Le gouvernement de Lionel Jospin ne devrait pas tarder à décider de la localisation du troisième aéroport dans le bassin parisien, après avoir eu en main la synthèse du débat public, a affirmé mercredi 10 octobre 2001 le président de la Commission nationale du débat public Pierre Zemor.

« Je ne suis pas maître du calendrier de décision. Mais je pense que le gouvernement ne va pas tarder à décider », a-t-il dit au cours d’un point presse à Paris.
La commission DUCSAI (Démarche d’utilité concertée pour un site aéroportuaire international), qu’il préside, remettra au gouvernement un rapport de synthèse des six mois de discussions publiques le 19 octobre prochain, au lendemain de la réunion de clôture des débats, a-t-il rappelé.
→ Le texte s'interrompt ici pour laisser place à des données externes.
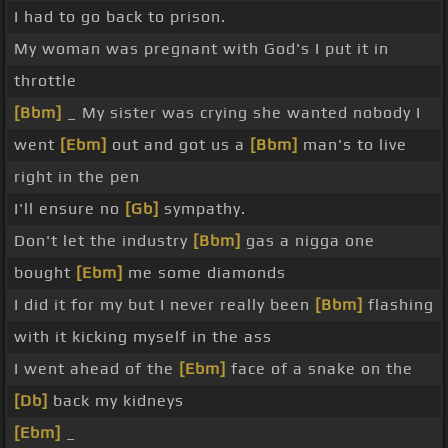
I had to go back to prison.
My woman was pregnant with God's I put it in
throttle
[Bbm]
_ My sister was crying she wanted nobody I
went
[Ebm]
out and got us a
[Bbm]
man's to live
right in the pen
I'll ensure no
[Gb]
sympathy.
Don't let the industry
[Bbm]
gas a nigga one
bought
[Ebm]
me some diamonds
I did it for my but I never really been
[Bbm]
flashing
with it kicking myself in the ass
I went ahead of the
[Ebm]
face of a snake on the
[Db]
back my kidneys
[Ebm]
_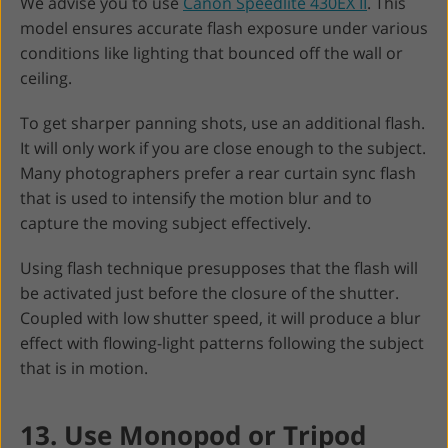
We advise you to use
Canon Speedlite 430EX II
. This
model ensures accurate flash exposure under various
conditions like lighting that bounced off the wall or
ceiling.
To get sharper panning shots, use an additional flash.
It will only work if you are close enough to the subject.
Many photographers prefer a rear curtain sync flash
that is used to intensify the motion blur and to
capture the moving subject effectively.
Using flash technique presupposes that the flash will
be activated just before the closure of the shutter.
Coupled with low shutter speed, it will produce a blur
effect with flowing-light patterns following the subject
that is in motion.
13. Use Monopod or Tripod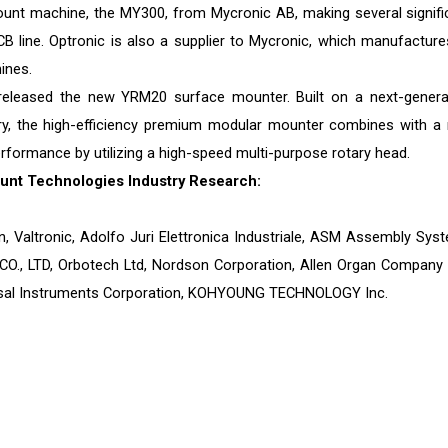
ount machine, the MY300, from Mycronic AB, making several signifi
CB line. Optronic is also a supplier to Mycronic, which manufactures
ines.
 released the new YRM20 surface mounter. Built on a next-genera
tory, the high-efficiency premium modular mounter combines with a
rformance by utilizing a high-speed multi-purpose rotary head.
unt Technologies Industry Research:
n, Valtronic, Adolfo Juri Elettronica Industriale, ASM Assembly Sys
., LTD, Orbotech Ltd, Nordson Corporation, Allen Organ Company 
ersal Instruments Corporation, KOHYOUNG TECHNOLOGY Inc.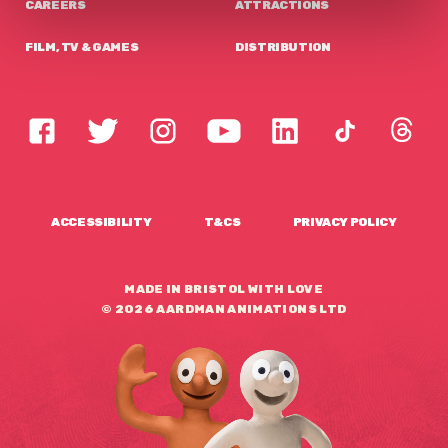
CAREERS
ATTRACTIONS
FILM, TV & GAMES
DISTRIBUTION
ACCESSIBILITY
T&CS
PRIVACY POLICY
MADE IN BRISTOL WITH LOVE
© 2026 AARDMAN ANIMATIONS LTD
Dans cette synthèse, il n’y aura pas de recommandations en faveur de tel ou tel site, sur les huit retenus, selon lui. « Je ne vais pas éliminer de sites. Mais le pour ou le contre exprimé de telle manière, cela peut revenir au même », a-t-il toutefois indiqué.

Huit sites sont en lice pour accueillir le nouvel aéroport. Beauvilliers (Eure-et-Loir), déjà retenu en 1996 par le gouvernement d’Alain Juppé avant que le projet ne soit gelé, Chaulnes et Montdidier (Somme), Vatry, Les Grandes-Loges et Bertaucry (Marne) ont posé leur candidature. L’Etat a complété cette liste par Hangest-en-Santerre (Somme) et Juvincourt (Aisne).
Jeudi se tient à Paris le dernier grand débat public consacré en grande partie à l’opportunité même de bâtir un nouvel aéroport dans les environs de Paris à l’horizon 2015, pour désengorger les deux plateformes de Roissy et Orly menacées par la croissance du trafic aérien.

Même si le trafic est en chute actuellement après les attentats du 11 septembre aux Etats-Unis, les experts du monde aéronautique et aérien estiment que la croissance repartira à la hausse après une période pour le moment encore difficile à évaluer, s’appuyant sur les observations d’après la Guerre du Golfe au début des années 1990.
Une contre-expertise du cabinet londonien MVA demandée par trois associations et rendue publique mardi, met en doute la pertinence d’un nouvel aéroport autour de Paris. Même si elle reprend à son compte les prévisions de trafic retenues par la DUCSAI -soit un quasi-doublement du nombre de passagers à 124 millions sur Paris d’ici 2020-, elle estime que les capacités de Roissy et d’Orly -actuellement limitées- seraient suffisantes pour l’absorber. Un déplafonnement semble toutefois politiquement délicat, et inacceptable pour les riverains des deux aéroports.